Extrait retenu:
——
Evolution du nombre d'évacuation sanitaires
2000 |
2001 |
2002 |
2003 |
2004 |
2005 |
2006 |
2007 |
429 |
543 |
602 |
595 |
612 |
595 |
531 |
617 |
Source : CHM
Comme l'indique le tableau ci-avant, le nombre d'évacuations sanitaires est stable depuis 2002.
Le coût total moyen du transport lors d'une évacuation sanitaire est, selon les informations recueillies auprès du secrétariat d'Etat à l'outre-mer, de 3.800 euros .
Il convient d'ajouter à ce montant celui de la prise en charge, au titre de l'aide médicale d'Etat (AME), des non-assurés sociaux évacués puisque ceux-ci peuvent avoir droit à l'AME une fois présents à La Réunion ou en métropole. Par ailleurs, outre le financement des soins, l'enveloppe de l'AME est utilisée pour financer l'accueil dans des familles des patients évacués les plus jeunes, qui sont nombreux. En effet, selon le rapport d'audit de modernisation précité, près de la moitié des évacuations sanitaires concerne des jeunes de moins de 20 ans. Selon les informations fournies par le secrétariat d'Etat à l'outre-mer, le montant de l'AME ainsi mobilisée s'est élevé, en 2006, à 20 millions d'euros .
——
Données fournies:
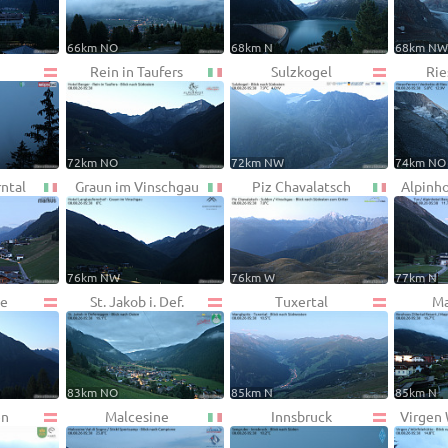
66km NO
68km N
68km N
Rein in Taufers
Sulzkogel
Rie
72km NO
72km NW
74km NO
rntal
Graun im Vinschgau
Piz Chavalatsch
Alpinh
76km NW
76km W
77km N
e
St. Jakob i. Def.
Tuxertal
Ma
83km NO
85km N
85km N
en
Malcesine
Innsbruck
Virgen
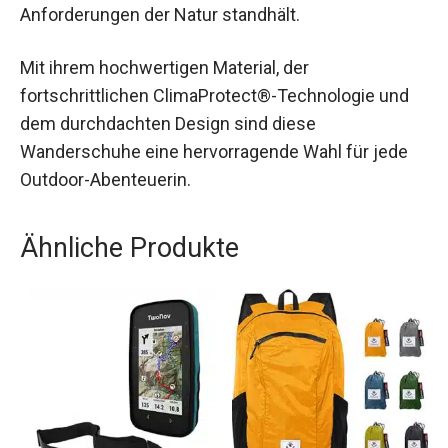
und bequemen Schuh suchen, der den
Anforderungen der Natur standhält.
Mit ihrem hochwertigen Material, der
fortschrittlichen ClimaProtect®-Technologie und
dem durchdachten Design sind diese
Wanderschuhe eine hervorragende Wahl für jede
Outdoor-Abenteuerin.
Ähnliche Produkte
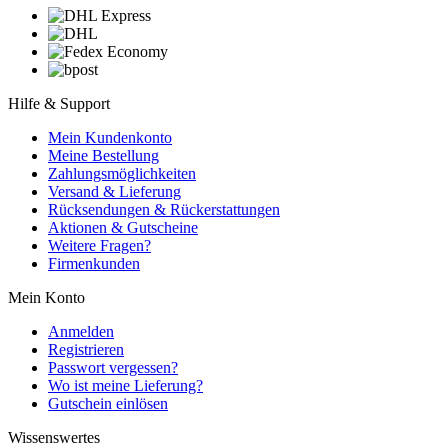
Hilfe & Support
Mein Kundenkonto
Meine Bestellung
Zahlungsmöglichkeiten
Versand & Lieferung
Rücksendungen & Rückerstattungen
Aktionen & Gutscheine
Weitere Fragen?
Firmenkunden
Mein Konto
Anmelden
Registrieren
Passwort vergessen?
Wo ist meine Lieferung?
Gutschein einlösen
Wissenswertes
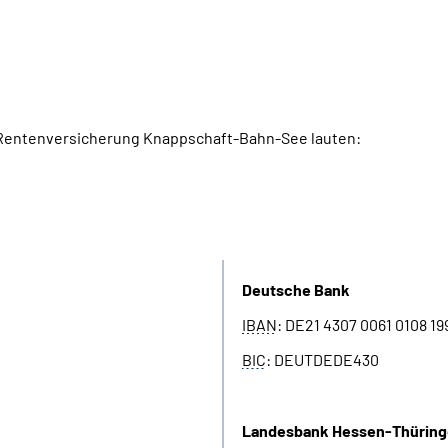
 Rentenversicherung Knappschaft-Bahn-See lauten:
Allgemeine Rentenversiche
Deutsche Bank
IBAN
: DE21 4307 0061 0108 19
BIC
: DEUTDEDE430
Landesbank Hessen-Thürin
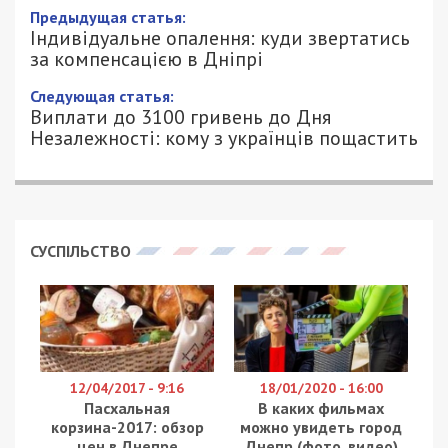
Предыдущая статья:
Індивідуальне опалення: куди звертатись
за компенсацією в Дніпрі
Следующая статья:
Виплати до 3100 гривень до Дня
Незалежності: кому з українців пощастить
СУСПІЛЬСТВО
12/04/2017 - 9:16
18/01/2020 - 16:00
Пасхальная
В каких фильмах
корзина-2017: обзор
можно увидеть город
цен в Днепре
Днепр (фото, видео)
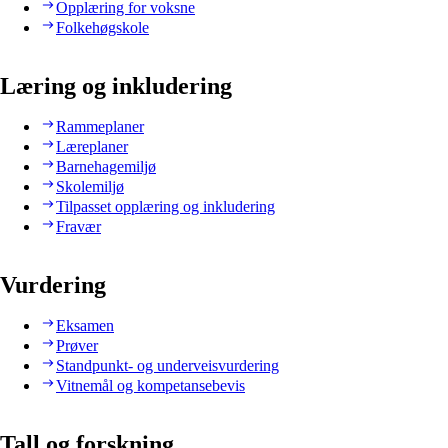
Opplæring for voksne
Folkehøgskole
Læring og inkludering
Rammeplaner
Læreplaner
Barnehagemiljø
Skolemiljø
Tilpasset opplæring og inkludering
Fravær
Vurdering
Eksamen
Prøver
Standpunkt- og underveisvurdering
Vitnemål og kompetansebevis
Tall og forskning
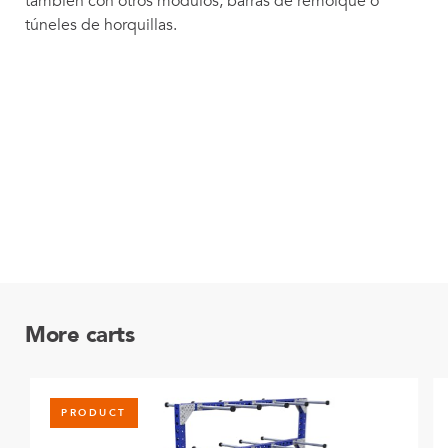
también con otros módulos, barras de remolque o
túneles de horquillas.
More carts
PRODUCT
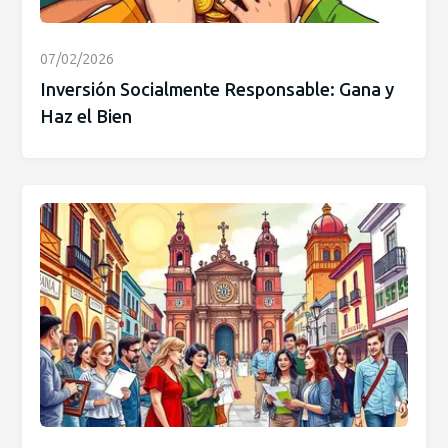
07/02/2026
Inversión Socialmente Responsable: Gana y
Haz el Bien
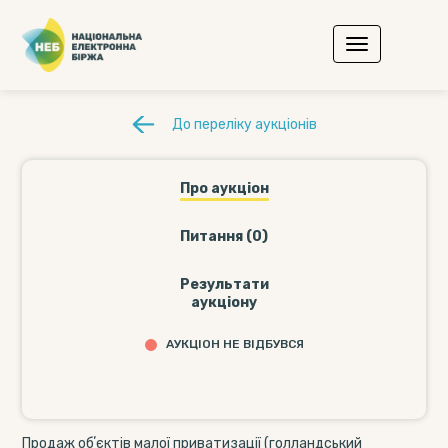
До переліку аукціонів
Про аукціон
Питання (0)
Результати
аукціону
АУКЦІОН НЕ ВІДБУВСЯ
Продаж обʼєктів малої приватизації (голландський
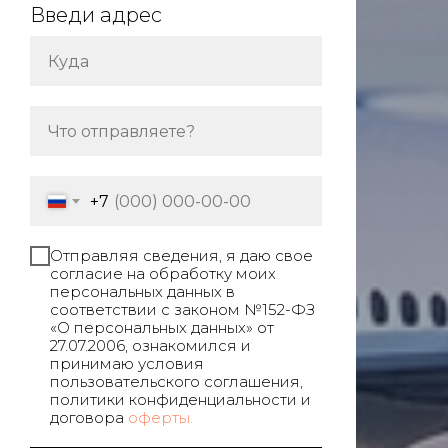
Введи адрес
+7
Отправляя сведения, я даю свое
согласие на обработку моих
персональных данных в
соответствии с законом №152-ФЗ
«О персональных данных» от
27.07.2006, ознакомился и
принимаю условия
пользовательского соглашения,
политики конфиденциальности и
договора
оферты.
——
Actions à mener:
[1] Indiquez si chacune des affirmations suivantes est conforme à l'extrait sur les évacuations sanitaires, en répondant par oui ou par non et en citant les mots décisifs du texte. (a) Le coût total moyen du transport lors d'une évacuation sanitaire est de 3.800 euros. (b) Le nombre d'évacuations sanitaires augmente fortement depuis 2002. (c) L'enveloppe de l'AME sert uniquement à financer les soins des patients évacués.
[2] Poursuivez l'extrait sur les évacuations sanitaires à partir de sa dernière phrase, en quelques phrases.
Les données fournies n'interviennent en rien ici.

Réponses par numéro:
[1]
(a) Oui : « Le coût total moyen du transport lors d'une évacuation sanitaire est, selon les informations recueillies auprès du secrétariat d'Etat à l'outre-mer, de 3.800 euros ».
(b) Non : « le nombre d'évacuations sanitaires est stable depuis 2002 ».
(c) Non : « outre le financement des soins, l'enveloppe de l'AME est utilisée pour financer l'accueil dans des familles des patients évacués les plus jeunes ».

[2]
Au sein de la population des évacués sanitaires, il est difficile, comme pour l'ensemble de la population hospitalisée, de distinguer la part des immigrés clandestins au sein de la population des non-assurés sociaux. Le rapport d'audit de modernisation précité évalue à 187 le nombre d'étrangers évacués de Mayotte en 2005, sans qu'il soit possible de faire la part entre les étrangers en situation régulière et irrégulière. En appliquant le ratio précédemment évoqué de 85 % de population clandestine au sein de la population étrangère présente à Mayotte, on parvient à une estimation proche de 150 immigrés clandestins bénéficiant d'une évacuation sanitaire de Mayotte .
Le coût du transport de ces évacuations peut donc être estimé à 570.000 euros et la part des immigrés clandestins dans le montant de l'AME mobilisée pour les soins des évacués à La Réunion ou en métropole à 17 millions d'euros.
Au total, en agrégeant le coût des évacuations sanitaires à celui de l'accueil dans les structures hospitalières des immigrés clandestins à Mayotte, on obtient un coût total des soins dispensés aux immigrés clandestins présents à Mayotte supérieur à 30 millions d'euros par an .
* 37 Rapport IGAS n° 2005-167 de novembre 2005 sur « La prise en charge des patients non-assurés sociaux par le centre hospitalier de Mayotte », présenté par Jean Debeaupuis.
* 38 Notamment la gastroentérologie, la cardiologie, la pneumologie, la neurologie et la rééducation fonctionnelle.
* 39 Notamment la neurochirurgie, l'anesthésie et la réanimation des enfants de moins de 1 an, la radiothérapie, les chirurgies invasives lourdes, la mammographie et les IRM.
* 40 Rapport sur la gestion de l'aide médicale d'Etat, audit de modernisation, IGF et IGAS, mai 2007.